Henry Lamb Exhibition Salisbury Museum. It was quite a revelation to discover an English artist who’s contribution to this country’s art has been in the shadows for too long.
A retrospective at Salisbury Museum is to be congratulated – and it ends too soon – 30 September 2018.
Henry Lamb was a leading figure in the early 20th century, perhaps overshadowed by his contemporaries Stanley Spencer, Augustus John and other members of the Bloomsbury Group in London.
Lamb was a founding member of the pre WW1 Camden Town Group of artists that amongst others consisted of Walter Sickert (who helped Winston Churchill with his painting), Duncan Grant, Wyndham Lewis and Lucien Pissarro.

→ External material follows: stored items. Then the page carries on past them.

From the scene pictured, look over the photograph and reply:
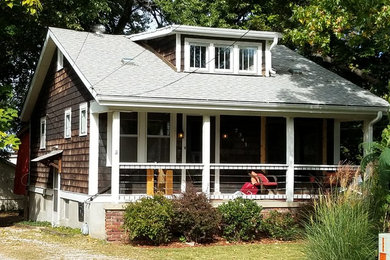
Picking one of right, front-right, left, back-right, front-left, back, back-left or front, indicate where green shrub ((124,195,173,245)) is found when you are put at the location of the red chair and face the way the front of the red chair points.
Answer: right

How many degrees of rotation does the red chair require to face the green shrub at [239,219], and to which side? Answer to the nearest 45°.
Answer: approximately 45° to its right

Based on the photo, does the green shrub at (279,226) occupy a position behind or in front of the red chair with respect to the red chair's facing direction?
in front

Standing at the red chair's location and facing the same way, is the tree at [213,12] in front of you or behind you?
behind

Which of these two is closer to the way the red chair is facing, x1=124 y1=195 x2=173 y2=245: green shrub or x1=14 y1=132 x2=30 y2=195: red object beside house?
the green shrub

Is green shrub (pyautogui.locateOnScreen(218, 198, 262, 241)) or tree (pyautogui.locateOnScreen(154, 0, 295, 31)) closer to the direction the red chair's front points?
the green shrub
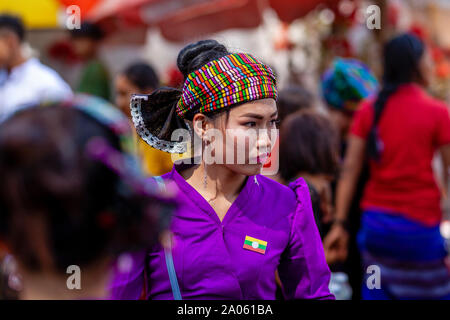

Lamb’s work is figurative and excels in capturing the essential essence of his sitters as well as the atmosphere of the times – especially his WW1 and WW2 depictions.
English art of this period has been largely forgotten as a result of the art world’s enthusiasm for the more avant-garde in France, Italy and Germany: Post impressionism, Expressionism, Futurism and other similar ‘isms’.
However, thanks to a renewed interest in this period of English art, especially with John,Lewis and Spencer, artists like Lamb can, as the Salisbury Museum states, can emerge from the shadows.